I am not using the medium in a purely self-referential way, unconscious of the negative aspects connected to painting. The way I see it, the knowledge of the negative connotations related to painting seems to strengthen the possibility of working with it as a medium in an analytical and self-reflective manner.
What about time and slowness?
There is a wide variety of speeds connected to painting, ranging from purely mechanical operations such as stretching and priming the canvas, to high-risk operations where everything is at stake. Or it can simply be the intellectual and visual pleasure of deciphering its many languages.
There is a certain temporal sensibility that informs and enters the artwork on many different levels. The experience of great art is always closely linked to an element of heightened awareness of time. When I was around 20 I visited the Capitoline Museum in Rome where they have a small painting by Velasquez entitled Unknown Gentleman with Blue Collar. I remained standing before that work for a long time without really having decided to do so. The painting somehow insisted and a very exact experience of time was given to me.
I have kept a postcard of this painting to remind me of a unique moment and a certain feeling of losing oneself. My experience with the Velasquez painting was one of abandonment and the realisation that it is in the absence of time that time gains its significance.
You have worked on a series of paintings called Sinthome, a title which relates to a term coined by Jacques Lacan. Did you read a lot of Lacan?
I first came across Lacan in various art-related texts. His writing often analyses the things in life which are impossible to analyse - this is of course a highly relevant practice in relation to art.
Sinthome, if I understand Lacan correctly, does not constitute the opposite of a symptom, but rather signifies a highly explicit feeling that miraculously seems to escape appellation. The moment you try to define it, it slips away. You are confronted with the consequence of having posed the wrong question, as the object simply withdraws.

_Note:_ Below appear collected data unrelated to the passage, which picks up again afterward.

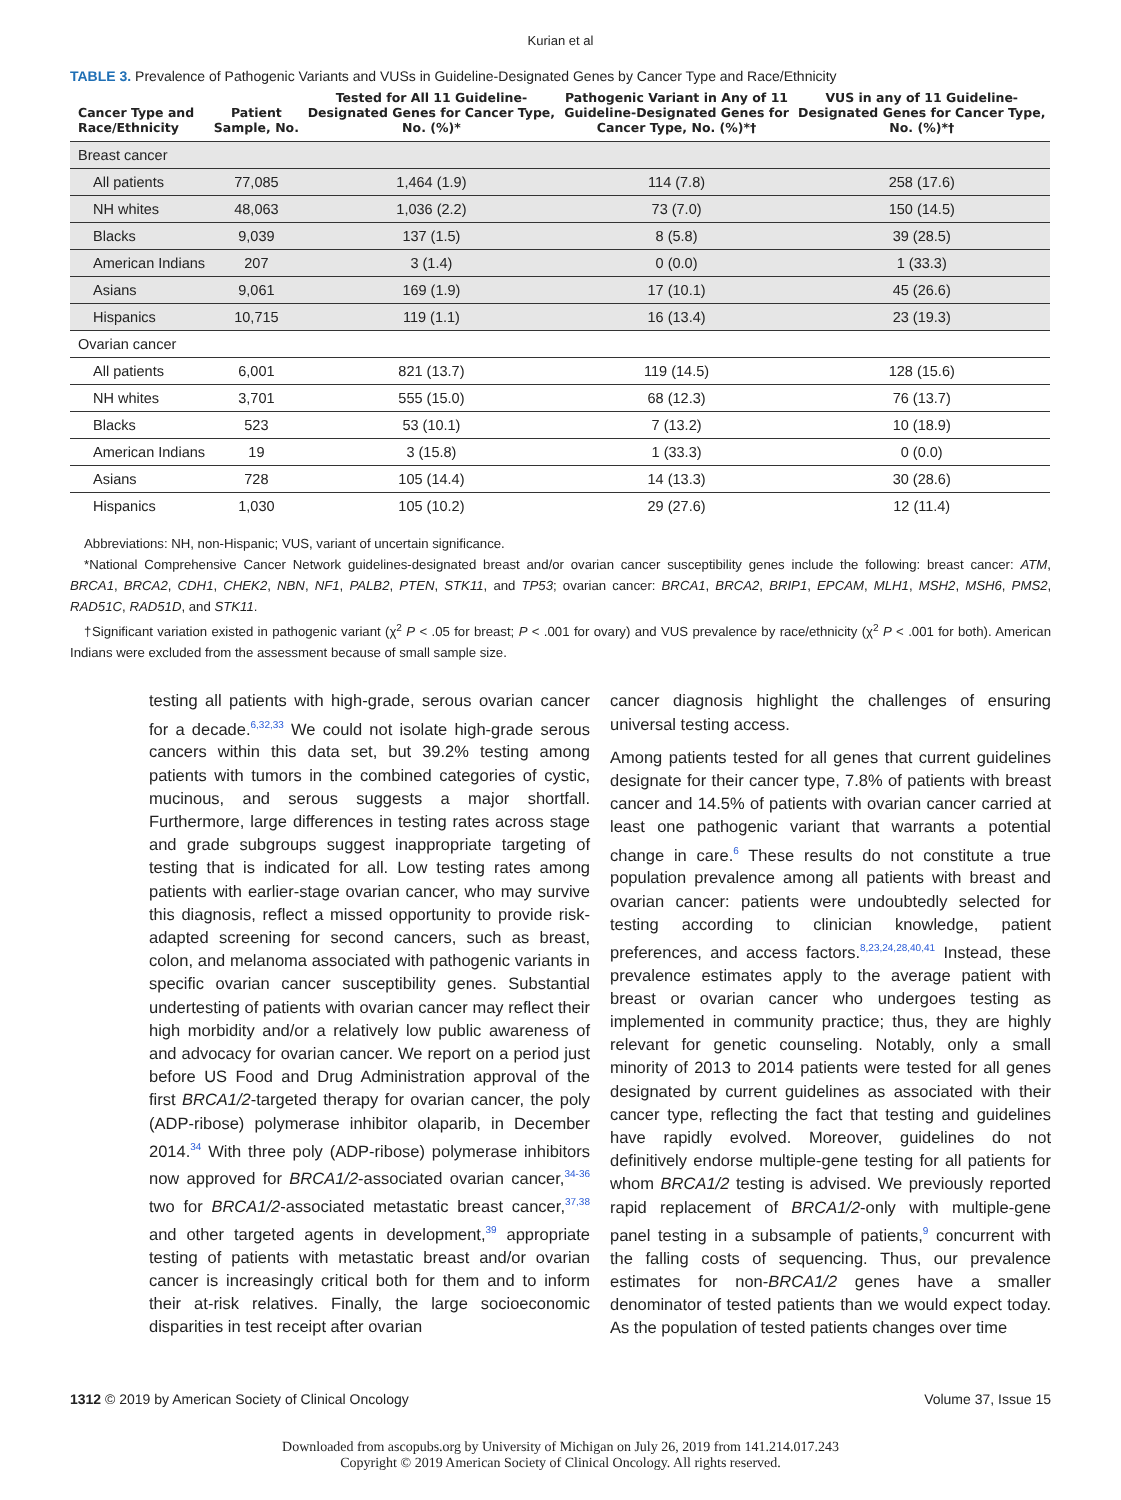Kurian et al
TABLE 3. Prevalence of Pathogenic Variants and VUSs in Guideline-Designated Genes by Cancer Type and Race/Ethnicity
| Cancer Type and Race/Ethnicity | Patient Sample, No. | Tested for All 11 Guideline- Designated Genes for Cancer Type, No. (%)* | Pathogenic Variant in Any of 11 Guideline-Designated Genes for Cancer Type, No. (%)*† | VUS in any of 11 Guideline- Designated Genes for Cancer Type, No. (%)*† |
| --- | --- | --- | --- | --- |
| Breast cancer | | | | |
| All patients | 77,085 | 1,464 (1.9) | 114 (7.8) | 258 (17.6) |
| NH whites | 48,063 | 1,036 (2.2) | 73 (7.0) | 150 (14.5) |
| Blacks | 9,039 | 137 (1.5) | 8 (5.8) | 39 (28.5) |
| American Indians | 207 | 3 (1.4) | 0 (0.0) | 1 (33.3) |
| Asians | 9,061 | 169 (1.9) | 17 (10.1) | 45 (26.6) |
| Hispanics | 10,715 | 119 (1.1) | 16 (13.4) | 23 (19.3) |
| Ovarian cancer | | | | |
| All patients | 6,001 | 821 (13.7) | 119 (14.5) | 128 (15.6) |
| NH whites | 3,701 | 555 (15.0) | 68 (12.3) | 76 (13.7) |
| Blacks | 523 | 53 (10.1) | 7 (13.2) | 10 (18.9) |
| American Indians | 19 | 3 (15.8) | 1 (33.3) | 0 (0.0) |
| Asians | 728 | 105 (14.4) | 14 (13.3) | 30 (28.6) |
| Hispanics | 1,030 | 105 (10.2) | 29 (27.6) | 12 (11.4) |
Abbreviations: NH, non-Hispanic; VUS, variant of uncertain significance.
*National Comprehensive Cancer Network guidelines-designated breast and/or ovarian cancer susceptibility genes include the following: breast cancer: ATM, BRCA1, BRCA2, CDH1, CHEK2, NBN, NF1, PALB2, PTEN, STK11, and TP53; ovarian cancer: BRCA1, BRCA2, BRIP1, EPCAM, MLH1, MSH2, MSH6, PMS2, RAD51C, RAD51D, and STK11.
†Significant variation existed in pathogenic variant (χ<sup>2</sup> P < .05 for breast; P < .001 for ovary) and VUS prevalence by race/ethnicity (χ<sup>2</sup> P < .001 for both). American Indians were excluded from the assessment because of small sample size.
testing all patients with high-grade, serous ovarian cancer for a decade.<sup>6,32,33</sup> We could not isolate high-grade serous cancers within this data set, but 39.2% testing among patients with tumors in the combined categories of cystic, mucinous, and serous suggests a major shortfall. Furthermore, large differences in testing rates across stage and grade subgroups suggest inappropriate targeting of testing that is indicated for all. Low testing rates among patients with earlier-stage ovarian cancer, who may survive this diagnosis, reflect a missed opportunity to provide risk-adapted screening for second cancers, such as breast, colon, and melanoma associated with pathogenic variants in specific ovarian cancer susceptibility genes. Substantial undertesting of patients with ovarian cancer may reflect their high morbidity and/or a relatively low public awareness of and advocacy for ovarian cancer. We report on a period just before US Food and Drug Administration approval of the first BRCA1/2-targeted therapy for ovarian cancer, the poly (ADP-ribose) polymerase inhibitor olaparib, in December 2014.<sup>34</sup> With three poly (ADP-ribose) polymerase inhibitors now approved for BRCA1/2-associated ovarian cancer,<sup>34-36</sup> two for BRCA1/2-associated metastatic breast cancer,<sup>37,38</sup> and other targeted agents in development,<sup>39</sup> appropriate testing of patients with metastatic breast and/or ovarian cancer is increasingly critical both for them and to inform their at-risk relatives. Finally, the large socioeconomic disparities in test receipt after ovarian
cancer diagnosis highlight the challenges of ensuring universal testing access.
Among patients tested for all genes that current guidelines designate for their cancer type, 7.8% of patients with breast cancer and 14.5% of patients with ovarian cancer carried at least one pathogenic variant that warrants a potential change in care.<sup>6</sup> These results do not constitute a true population prevalence among all patients with breast and ovarian cancer: patients were undoubtedly selected for testing according to clinician knowledge, patient preferences, and access factors.<sup>8,23,24,28,40,41</sup> Instead, these prevalence estimates apply to the average patient with breast or ovarian cancer who undergoes testing as implemented in community practice; thus, they are highly relevant for genetic counseling. Notably, only a small minority of 2013 to 2014 patients were tested for all genes designated by current guidelines as associated with their cancer type, reflecting the fact that testing and guidelines have rapidly evolved. Moreover, guidelines do not definitively endorse multiple-gene testing for all patients for whom BRCA1/2 testing is advised. We previously reported rapid replacement of BRCA1/2-only with multiple-gene panel testing in a subsample of patients,<sup>9</sup> concurrent with the falling costs of sequencing. Thus, our prevalence estimates for non-BRCA1/2 genes have a smaller denominator of tested patients than we would expect today. As the population of tested patients changes over time
1312 © 2019 by American Society of Clinical Oncology Volume 37, Issue 15
Downloaded from ascopubs.org by University of Michigan on July 26, 2019 from 141.214.017.243
Copyright © 2019 American Society of Clinical Oncology. All rights reserved.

In a way, your works are manifestations of Sinthome on several levels - optically and conceptually - and it is as if they do not really need that title.
I use the term Sinthome for a specific reason. I find highly descriptive titles problematic, nevertheless I like titles that refer to personal experience. The term Sinthome encompasses both the personal and the highly analytical, demonstrating a subtle balancing act rather than a compromise.
Does seriality have a specific meaning for you?
I would prefer the term 'sequence' since seriality for me is somehow restricted to certain Minimalist strategies such as repetition and neutrality. Sinthome is an open project where the canvas ideally functions as a projection surface for incorporating a wide range of visual information. The individual paintings that comprise the sequence are not related through genre but through the method in which the different visual sources are brought together and worked through.